Resellers looking to capitalise on the growing use of cloud services need to look at both the direct and indirect opportunities. The direct ones are the selling of cloud services themselves, perhaps implemented by the reseller or sourced from a cloud service provider or an aggregator. The indirect opportunity comes from selling the technologies that support the use of cloud services, especially those relating to security.
A recent Quocirca research report—Digital identities and the open business—shows that organisations that are using lots of cloud services recognise the importance of security for enabling this (Figure 1) and are spending a greater proportion of their IT budgets on security than those who hold back. One area of security stands out—identity and access management (IAM); 97% of cloud “enthusiasts” have an IAM system compared to just 26% of cloud “avoiders” (these terms are defined in the report).
One reason for this is that the single sign on (SSO) capability of many IAM systems have made it easier to provision and de-provision access to multiple cloud services. This ensures a given user has access the resources they need via a single identity with strong authentication (the user only has to go through the login process once). Perhaps more importantly, when the relationship with a given user ends, IT managers can be certain all access rights are removed quickly and completely through a single update to the IAM system. SSO also makes it easier to create granular access policies for different types of users and to keep accurate audit trails.
This article has been careful to use the term “user” rather than “employee”. This is another benefit of many IAM systems, the ease with which applications, cloud based or otherwise, can be made available to external users. This is the number one motivator for putting IAM in place in the first place; 58% of the business interviewed for the latest research had opened up applications to consumers, users from business customers and/or users from partners. Another recent Quocirca research report—The mid-market conundrum—shows that that the average UK mid-market business has 40 times as many external users as internal ones.

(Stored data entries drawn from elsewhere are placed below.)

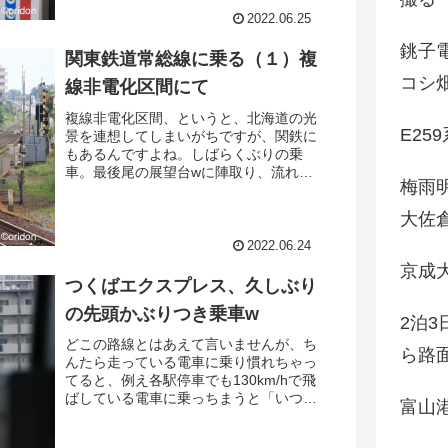
ら。この時もそんな感じでした。さて、
2022.06.25
ここから快速で北上します。
銚子電
関東鉄道常総線に乗る（１）複
コシ
線非電化区間にて
複線非電化区間、というと、北海道の光
E25
景を連想してしまいがちですが、関鉄に
もあるんですよね。しばらくぶりの乗
車。最後尾の展望台wに陣取り、流れゆ
梅雨
く複線の線路を眺めさせていただきまし
た。架線柱がないとこんなにも広々と感
大佐
じるものか・・・。改めて感嘆した次
第。この後終点下館まで乗り通します、
2022.06.24
立ちっぱでwww
京成
つくばエクスプレス、久しぶり
の先頭かぶりつき乗車w
2泊
どこの路線とはあえて言いませんが、ち
ら路
んたら走っている電車に乗り慣れちゃっ
てると、例え各駅停車でも130km/hで飛
ばしている電車に乗っちまうと「いつも
富山
のアレは何？？？」という感情がむくむ
くと持ち上がってきてしまいますわ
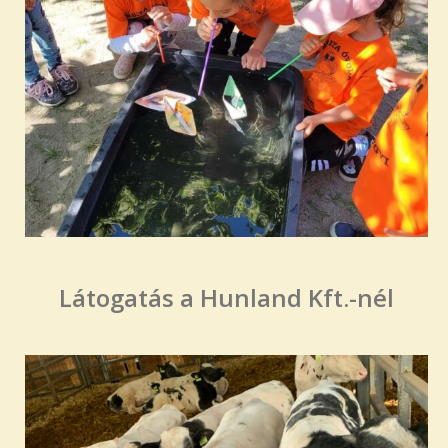
Látogatás a Hunland Kft.-nél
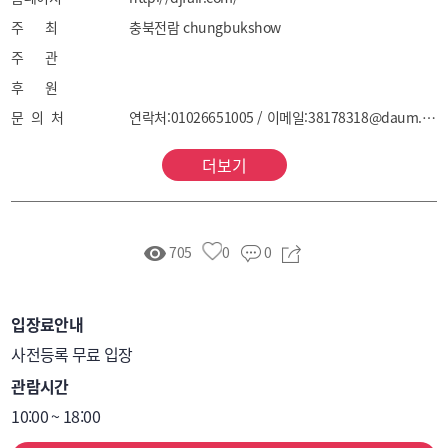
주 최
충북전람 chungbukshow
주 관
후 원
문 의 처
연락처:01026651005 / 이메일:38178318@daum.net
더보기
705
0
0
입장료안내
사전등록 무료 입장
관람시간
10:00 ~ 18:00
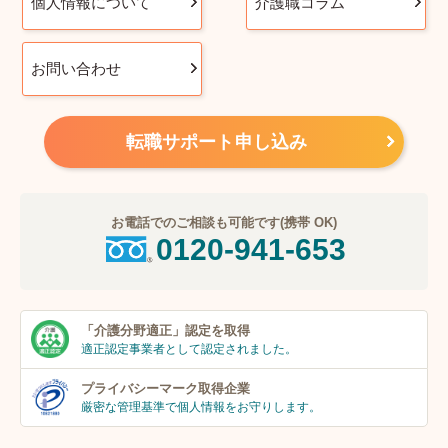
個人情報について
介護職コラム
お問い合わせ
転職サポート申し込み
お電話でのご相談も可能です(携帯 OK)
0120-941-653
「介護分野適正」
認定を取得
適正認定事業者
として認定されました。
プライバシーマーク
取得企業
厳密な管理基準で個人
情報をお守りします。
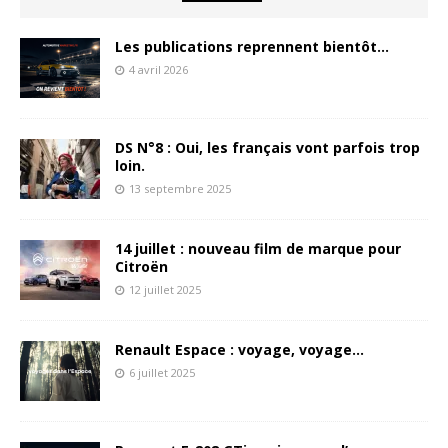
Les publications reprennent bientôt…
4 avril 2026
DS N°8 : Oui, les français vont parfois trop
loin.
13 septembre 2025
14 juillet : nouveau film de marque pour
Citroën
12 juillet 2025
Renault Espace : voyage, voyage…
6 juillet 2025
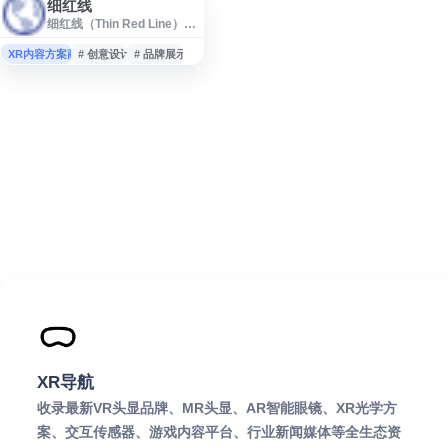
细红线
细红线（Thin Red Line）是
一个以创意、设计或相关内
容为核心的网站平台，提供
XR内容方案商
# 创意设计
# 品牌展示
品牌展示、项目介绍及信息
发布等内容。网站可用于了
解其服务方向、作品案例和
联系信息，适合关注视觉设
计、创意传播、品牌策划等
领域的用户访问参考。
XR导航
收录最新VR头显品牌、MR头显、AR智能眼镜、XR光学方
案、交互传感器、游戏内容平台、行业新闻媒体等全生态资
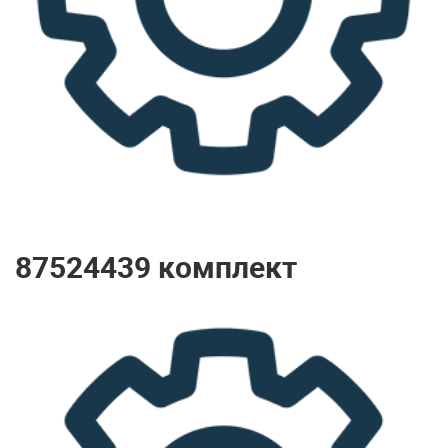
87524439 комплект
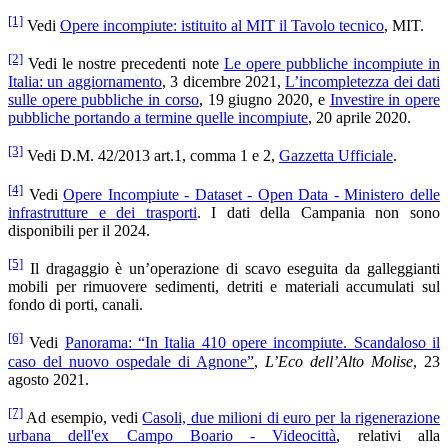
[1]
Vedi
Opere incompiute: istituito al MIT il Tavolo tecnico
, MIT.
[2]
Vedi le nostre precedenti note
Le opere pubbliche incompiute in
Italia: un aggiornamento
, 3 dicembre 2021,
L’incompletezza dei dati
sulle opere pubbliche in corso
, 19 giugno 2020, e
Investire in opere
pubbliche portando a termine quelle incompiute
, 20 aprile 2020.
[3]
Vedi D.M. 42/2013 art.1, comma 1 e 2,
Gazzetta Ufficiale
.
[4]
Vedi
Opere Incompiute - Dataset - Open Data - Ministero delle
infrastrutture e dei trasporti
. I dati della Campania non sono
disponibili per il 2024.
[5]
Il dragaggio è un’operazione di scavo eseguita da galleggianti
mobili per rimuovere sedimenti, detriti e materiali accumulati sul
fondo di porti, canali.
[6]
Vedi
Panorama: “In Italia 410 opere incompiute. Scandaloso il
caso del nuovo ospedale di Agnone”
,
L’Eco dell’Alto Molise
, 23
agosto 2021.
[7]
Ad esempio, vedi
Casoli, due milioni di euro per la rigenerazione
urbana dell'ex Campo Boario - Videocittà
, relativi alla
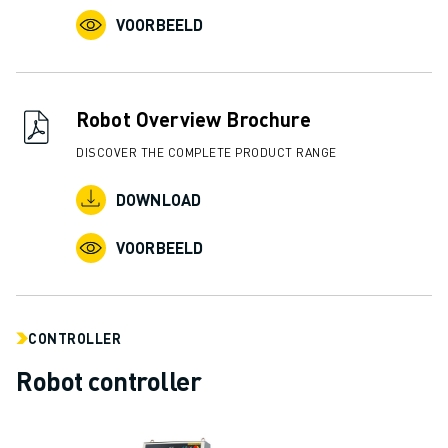
VOORBEELD
Robot Overview Brochure
DISCOVER THE COMPLETE PRODUCT RANGE
DOWNLOAD
VOORBEELD
CONTROLLER
Robot controller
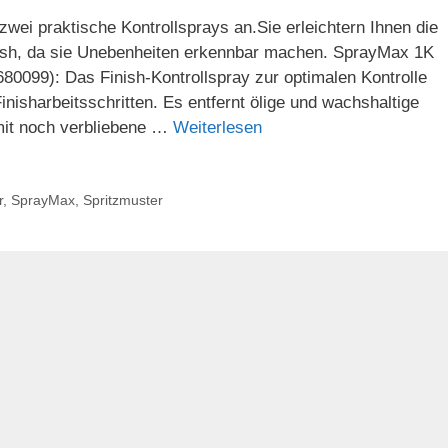
wei praktische Kontrollsprays an.Sie erleichtern Ihnen die
Finish, da sie Unebenheiten erkennbar machen. SprayMax 1K
 680099): Das Finish-Kontrollspray zur optimalen Kontrolle
nisharbeitsschritten. Es entfernt ölige und wachshaltige
mit noch verbliebene …
Weiterlesen
r
,
SprayMax
,
Spritzmuster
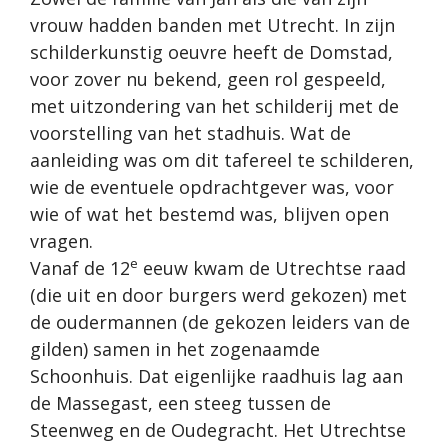
vrouw hadden banden met Utrecht. In zijn
schilderkunstig oeuvre heeft de Domstad,
voor zover nu bekend, geen rol gespeeld,
met uitzondering van het schilderij met de
voorstelling van het stadhuis. Wat de
aanleiding was om dit tafereel te schilderen,
wie de eventuele opdrachtgever was, voor
wie of wat het bestemd was, blijven open
vragen.
e
Vanaf de 12
eeuw kwam de Utrechtse raad
(die uit en door burgers werd gekozen) met
de oudermannen (de gekozen leiders van de
gilden) samen in het zogenaamde
Schoonhuis. Dat eigenlijke raadhuis lag aan
de Massegast, een steeg tussen de
Steenweg en de Oudegracht. Het Utrechtse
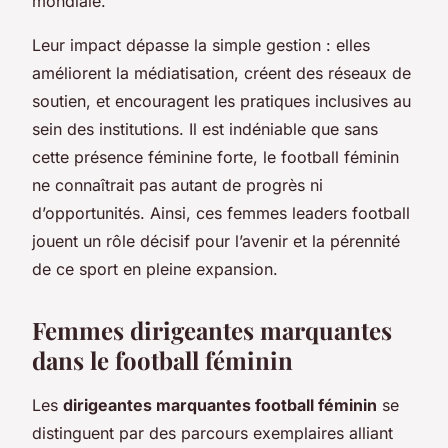
mondiale.
Leur impact dépasse la simple gestion : elles
améliorent la médiatisation, créent des réseaux de
soutien, et encouragent les pratiques inclusives au
sein des institutions. Il est indéniable que sans
cette présence féminine forte, le football féminin
ne connaîtrait pas autant de progrès ni
d’opportunités. Ainsi, ces femmes leaders football
jouent un rôle décisif pour l’avenir et la pérennité
de ce sport en pleine expansion.
Femmes dirigeantes marquantes
dans le football féminin
Les
dirigeantes marquantes football féminin
se
distinguent par des parcours exemplaires alliant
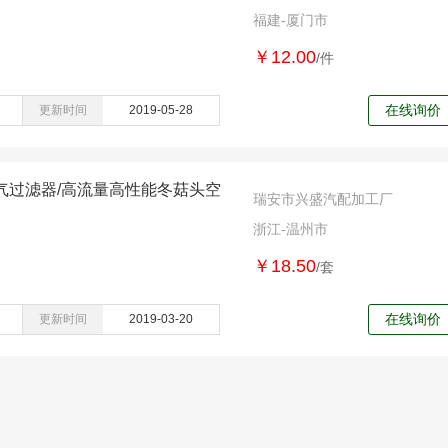
福建-厦门市
￥12.00
/件
在线询价
更新时间
2019-05-28
气过滤器/高流量高性能冬菇头空
瑞安市兴盛汽配加工厂
浙江-温州市
￥18.50
/套
在线询价
更新时间
2019-03-20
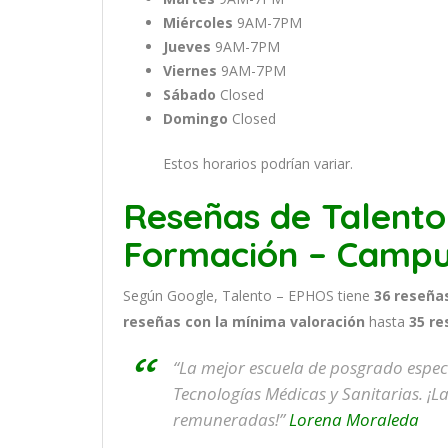
Miércoles
9AM-7PM
Jueves
9AM-7PM
Viernes
9AM-7PM
Sábado
Closed
Domingo
Closed
Estos horarios podrían variar.
Reseñas de Talent
Formación – Campu
Según Google, Talento – EPHOS tiene
36
reseña
reseñas
con la mínima valoración
hasta
35
re
“La mejor escuela de posgrado espec
Tecnologías Médicas y Sanitarias. ¡L
remuneradas!”
Lorena Moraleda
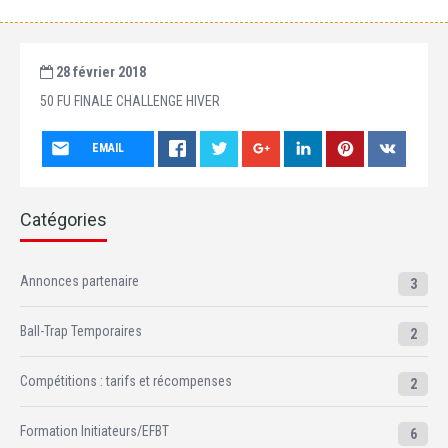
28 février 2018
50 FU FINALE CHALLENGE HIVER
EMAIL
Catégories
Annonces partenaire
3
Ball-Trap Temporaires
2
Compétitions : tarifs et récompenses
2
Formation Initiateurs/EFBT
6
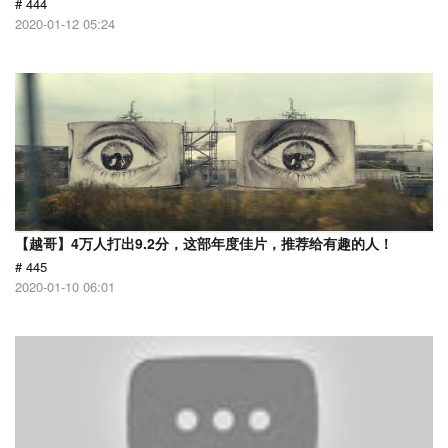
# 444
2020-01-12 05:24
【越哥】4万人打出9.2分，这部年度佳片，推荐给有趣的人！
# 445
2020-01-10 06:01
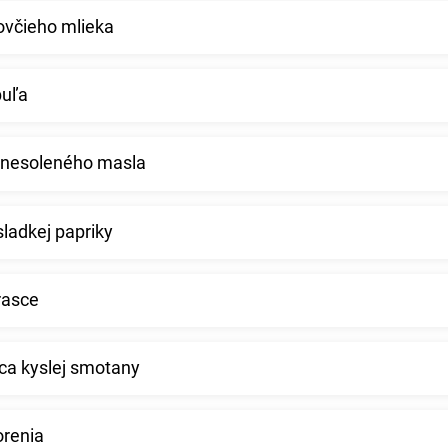
ovčieho mlieka
buľa
 nesoleného masla
sladkej papriky
rasce
ica kyslej smotany
orenia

SSO can also be used to allow access to multiple applications for external users. Think of a travel agent providing flights, hotel bookings and car hire or indeed a reseller selling aggregated access to several cloud based applications to a range of customers. A further benefit that many IAM systems provide here is federated identity management.
Whilst the majority of businesses still rely on Microsoft Active Directory as a source of identity for their employees, they are often relying on other sources for external users. For users from business customers and partners, this is most likely to be a given organisation’s own directory system, but it could be a government database or a membership directory of a professional body. However, when it comes to consumers, one source of identity is coming to dominate—social media (Figure 2).
Social identities are those used to access online consumer services such as Facebook, Google and PayPal. Using social login avoids having to create and manage millions of identities. A number of specialist providers have emerged such as Gigya, Janrain and Loginradius. They check the veracity of social logins, act as brokers between multiple social media sites and those providing services that want to use social login and enable a single view of consumer customers regardless of how they login. Using such services it is possible to establish a high level of confidence that a real person is being dealt with.
The social login vendors limit themselves to social identities and maintain a consumer focus. Incorporating users from other businesses alongside employees and consumers requires the broader federated identity management capability described earlier. The big identity vendors such as CA, IBM, Oracle and Intel/McAfee are adapting their systems to address this requirement and new vendors such as Ping Identity, Okta and Symplified have emerged.
To come full circle, many of these are now provided as on-demand services—IAM as a service (IAMaaS). Indeed, Quocirca’s research shows that 43% of IAM deployments are either pure on-demand services or a hybrid deployment of a legacy on-premise system with a cloud service (Figures 3 and 4). Needless to say, those making extensive use of cloud services are the most likely to turn to IAMaaS, with around two thirds using it in some form. This makes sense, if the users and applications can be anywhere, why not the IAM system; cloud feeds and cloud! Resellers preparing the future to make sure they have the capabilities in place to capitalise on the both the direct and indirect cloud opportunity.